**Requirement**
Copy the rows below line for line, leaving out the pictures.

**Source material**
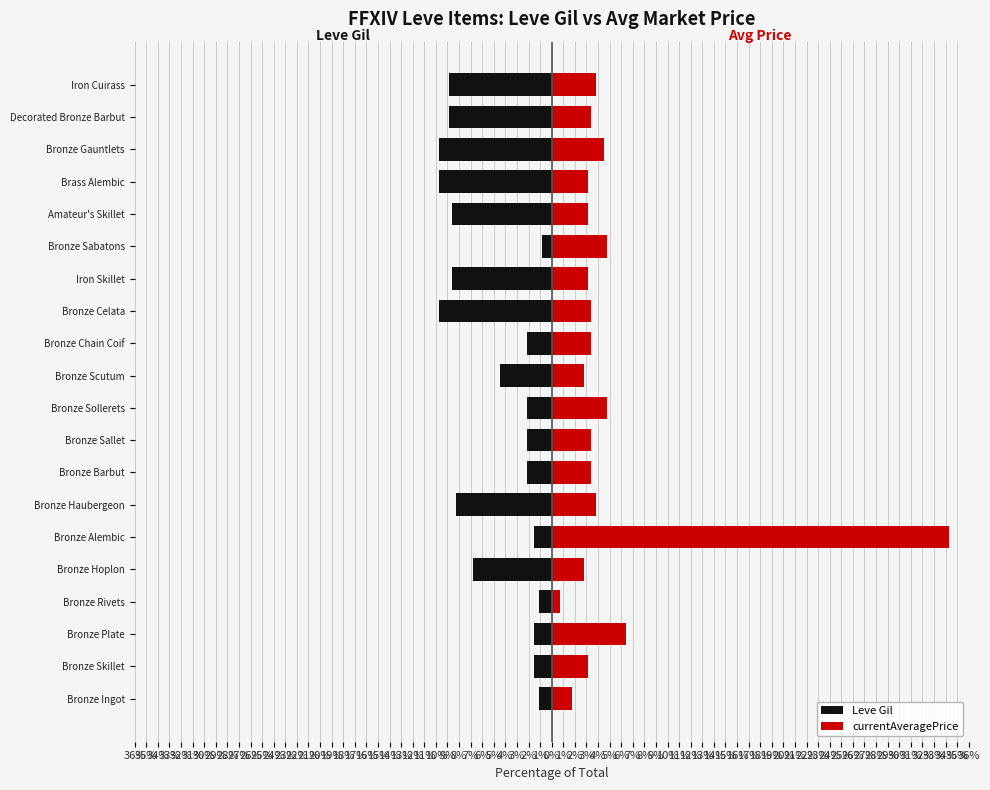

What are all the series names shown in the legend?

Leve Gil, currentAveragePrice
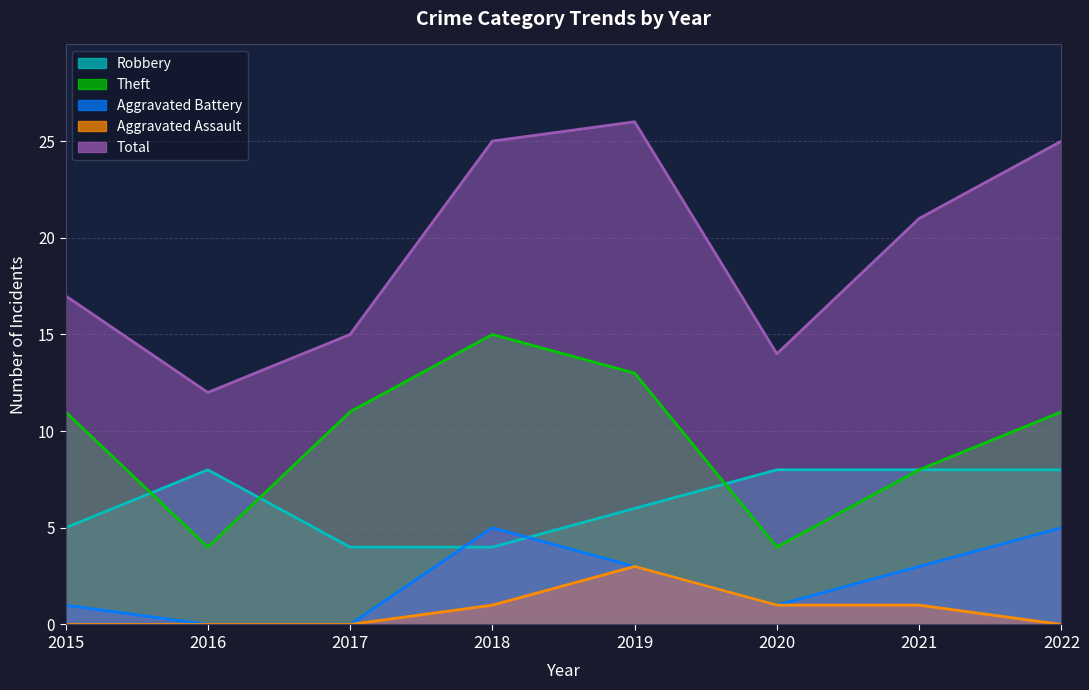

Is the value of Total at 2016 greater than the value of Theft at 2018?

No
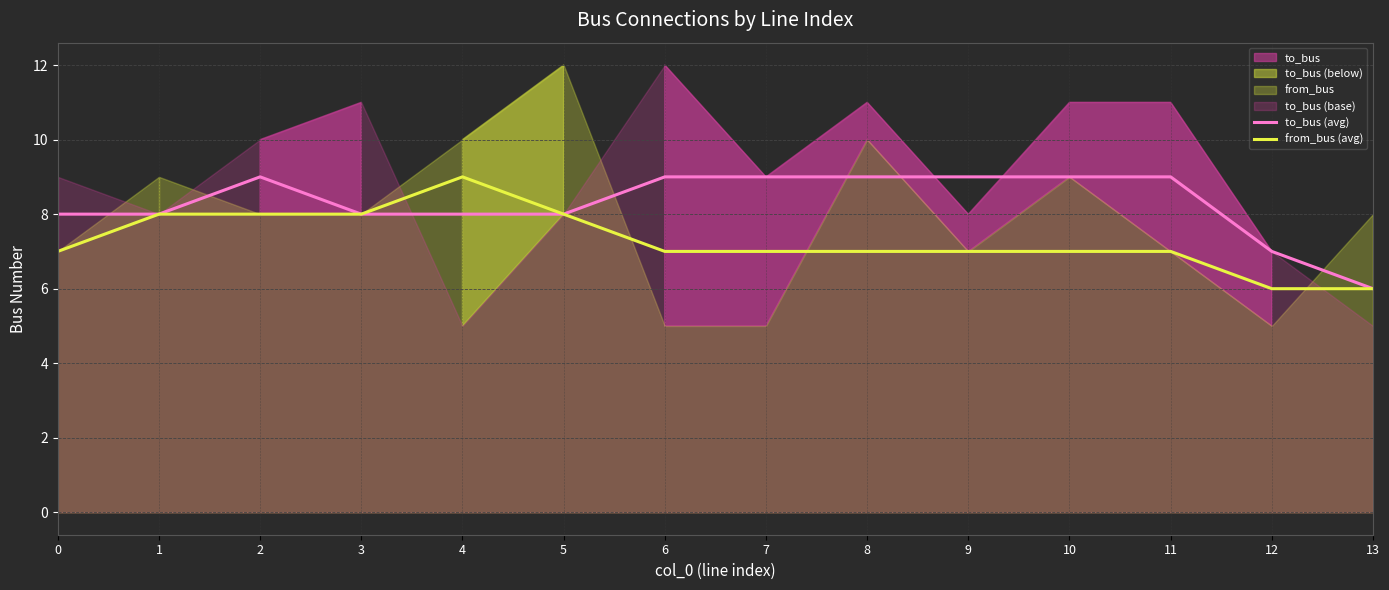

What is the value of the to_bus (avg) point at the 3rd from the left?

9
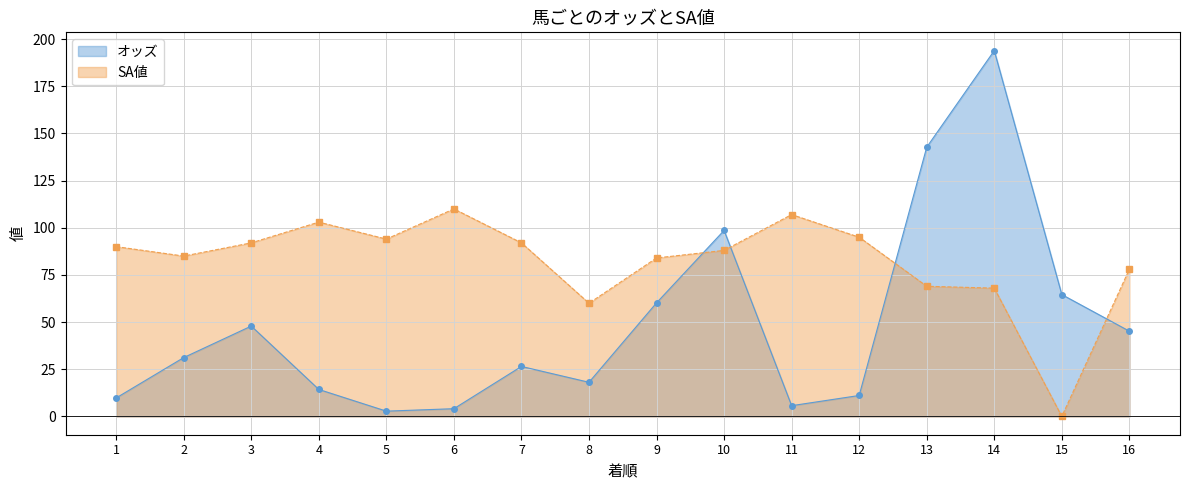

The value of オッズ at 2 is 9.2. True or false?

False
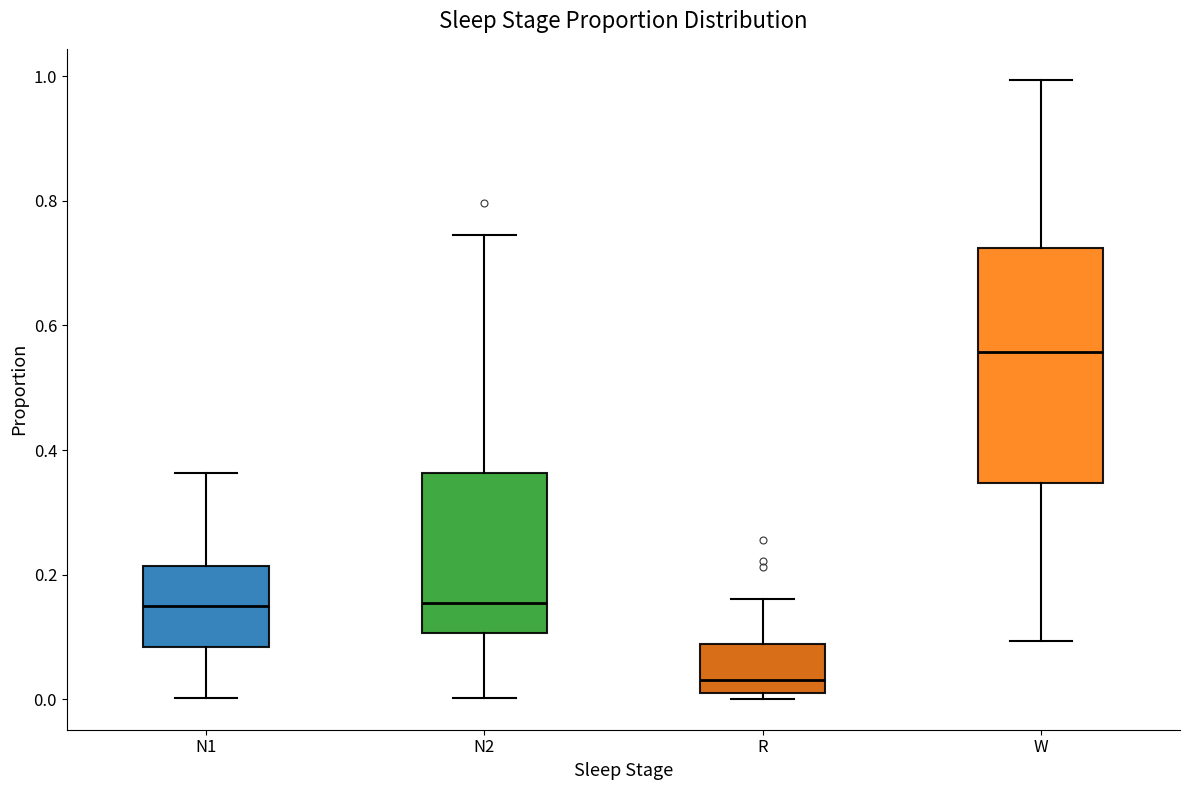

Reading left to right, transcribe this box plot: for each box, give where its median line is, the range the box spans, and where its two whiskers end, as read against the y-axis. The values are not printed on the chart, so give them approximately, as read against the axis.

N1: median 0.14, box 0.08 to 0.22, whiskers 0.00 to 0.36
N2: median 0.16, box 0.10 to 0.36, whiskers 0.00 to 0.74
R: median 0.04, box 0.00 to 0.08, whiskers 0.00 (just below the box's lower edge) to 0.16
W: median 0.56, box 0.34 to 0.72, whiskers 0.10 to 1.00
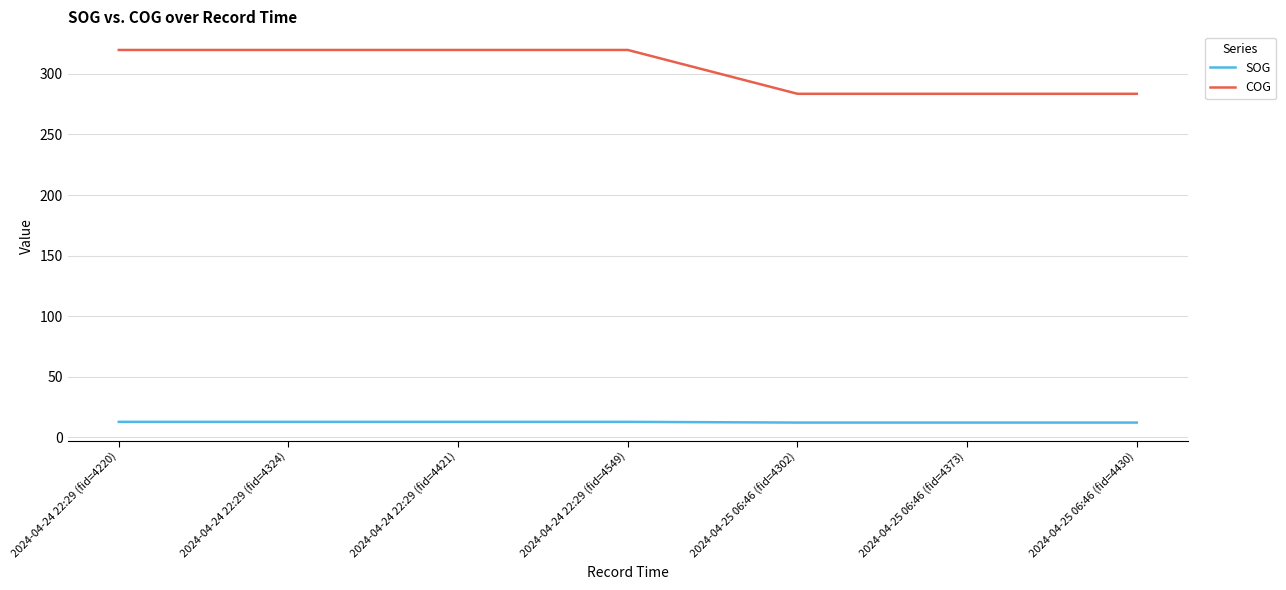

Rank the series by their average value, from lowest to highest.

SOG, COG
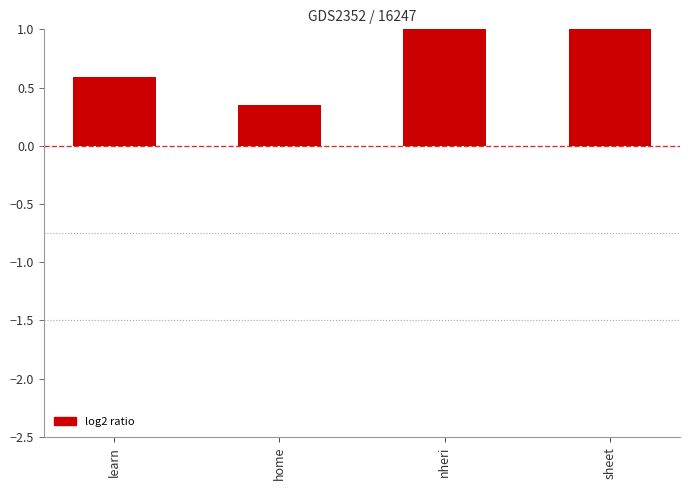

Count the number of categories in the chart.

4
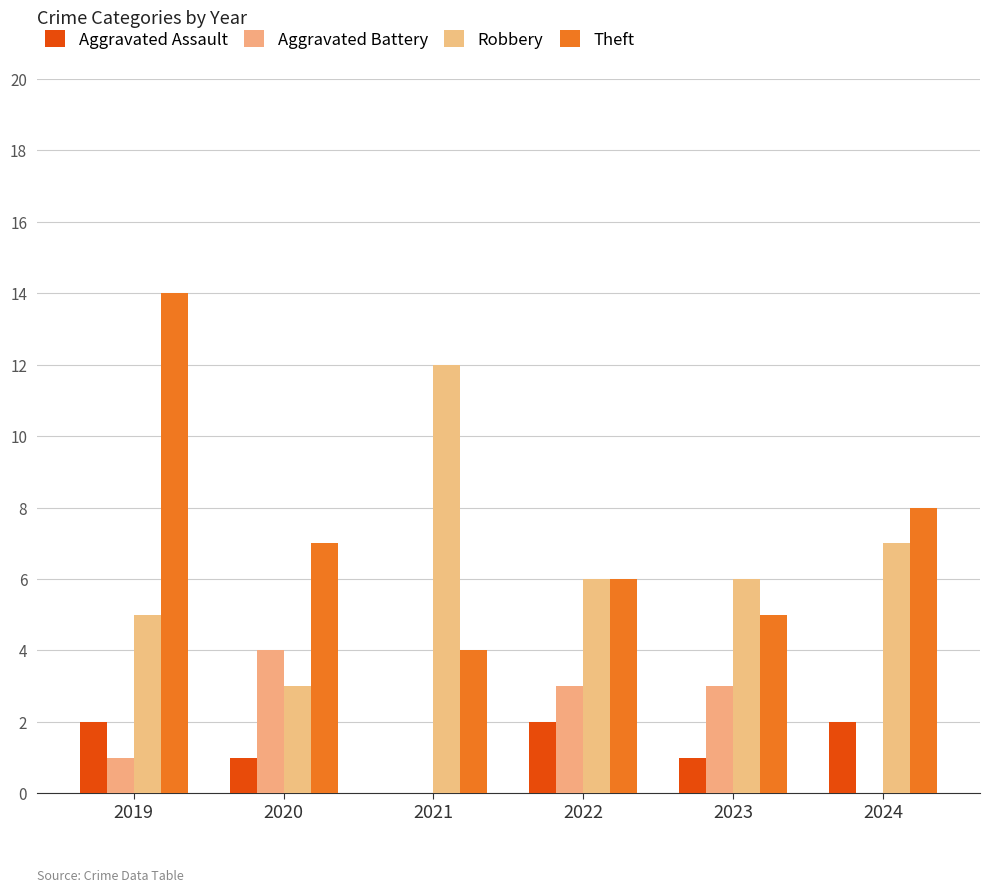

Reading left to right, what are all the values shown in this chart?

Aggravated Assault: 2	1	0	2	1	2
Aggravated Battery: 1	4	0	3	3	0
Robbery: 5	3	12	6	6	7
Theft: 14	7	4	6	5	8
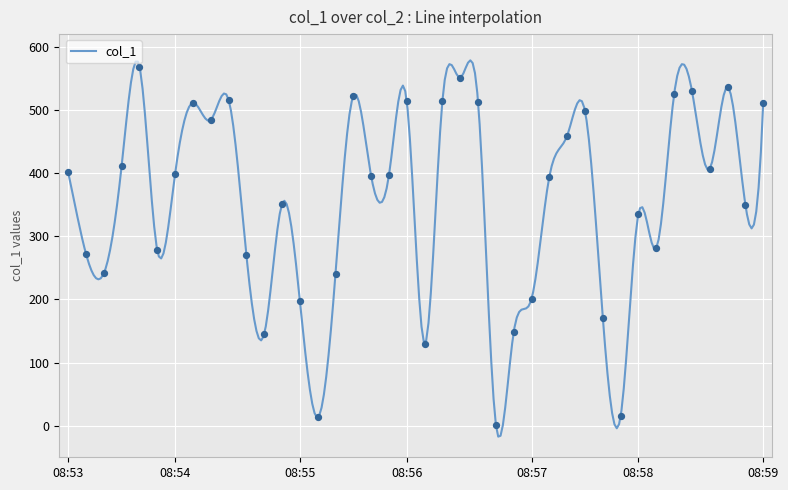

What is the change in value from 2019-04-10 08:55:37 to 2019-04-10 08:59:39?

+109.5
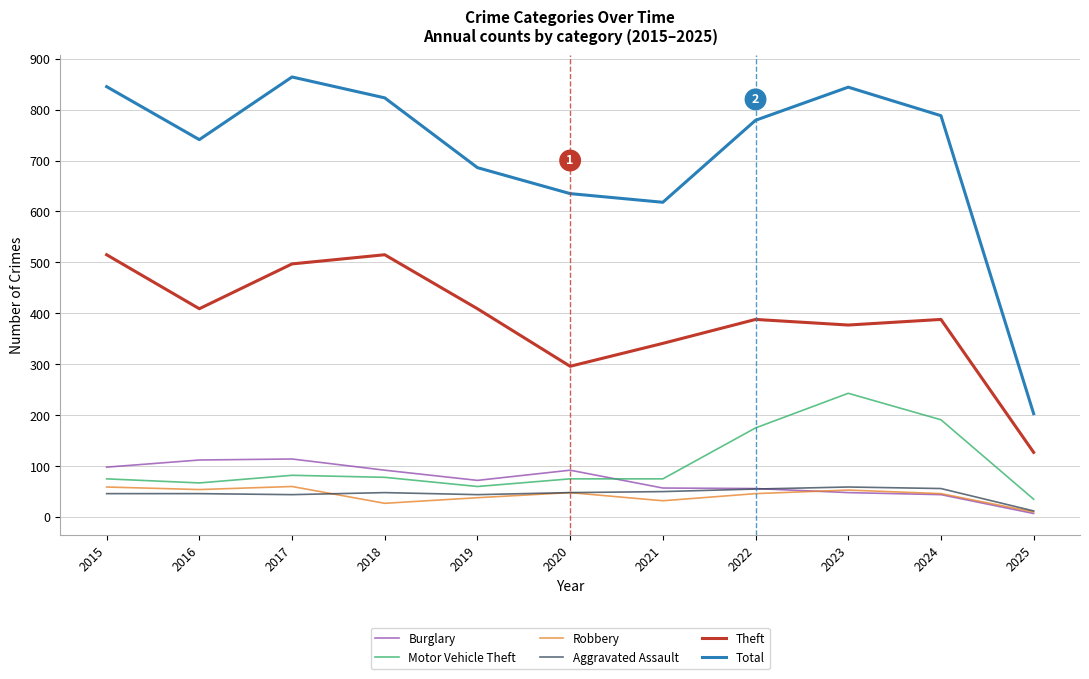

Does the chart have visible grid lines?

Yes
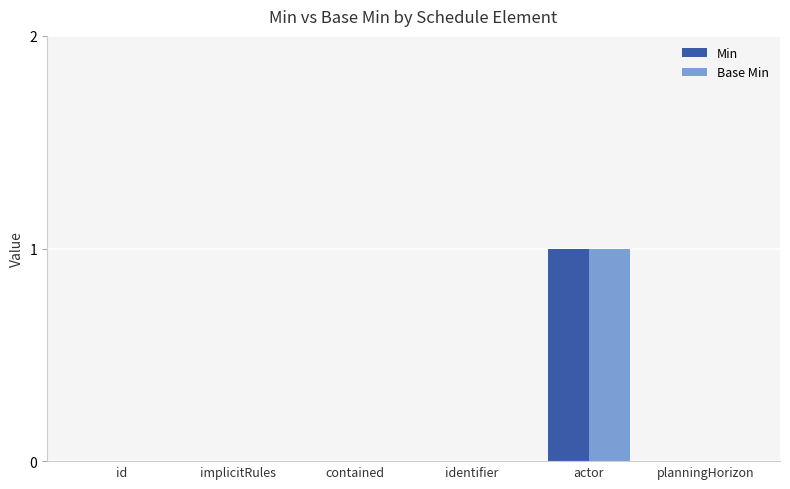

True or false: Base Min has a value of 0 at planningHorizon.

True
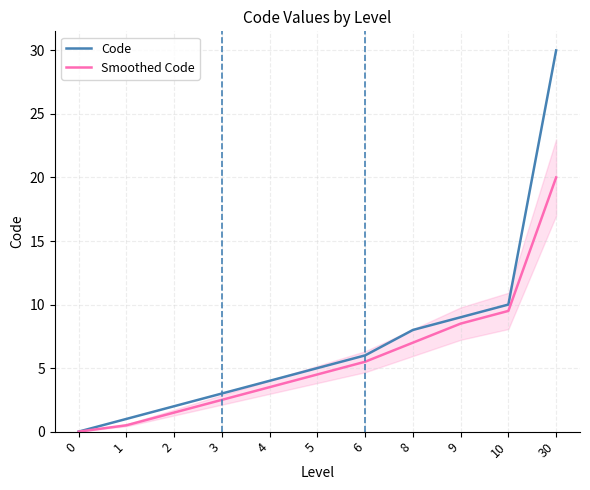

Which series has the largest range (max minus min)?

Code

**Solution to this exercise**
What are all the series names shown in the legend?

Leve Gil, currentAveragePrice

Is the value of Total at 2016 greater than the value of Theft at 2018?

No

What is the value of the to_bus (avg) point at the 3rd from the left?

9

The value of オッズ at 2 is 9.2. True or false?

False

Reading left to right, transcribe this box plot: for each box, give where its median line is, the range the box spans, and where its two whiskers end, as read against the y-axis. The values are not printed on the chart, so give them approximately, as read against the axis.

N1: median 0.14, box 0.08 to 0.22, whiskers 0.00 to 0.36
N2: median 0.16, box 0.10 to 0.36, whiskers 0.00 to 0.74
R: median 0.04, box 0.00 to 0.08, whiskers 0.00 (just below the box's lower edge) to 0.16
W: median 0.56, box 0.34 to 0.72, whiskers 0.10 to 1.00

Rank the series by their average value, from lowest to highest.

SOG, COG

Count the number of categories in the chart.

4

Reading left to right, what are all the values shown in this chart?

Aggravated Assault: 2	1	0	2	1	2
Aggravated Battery: 1	4	0	3	3	0
Robbery: 5	3	12	6	6	7
Theft: 14	7	4	6	5	8

What is the change in value from 2019-04-10 08:55:37 to 2019-04-10 08:59:39?

+109.5

Does the chart have visible grid lines?

Yes

True or false: Base Min has a value of 0 at planningHorizon.

True

Which series has the largest range (max minus min)?

Code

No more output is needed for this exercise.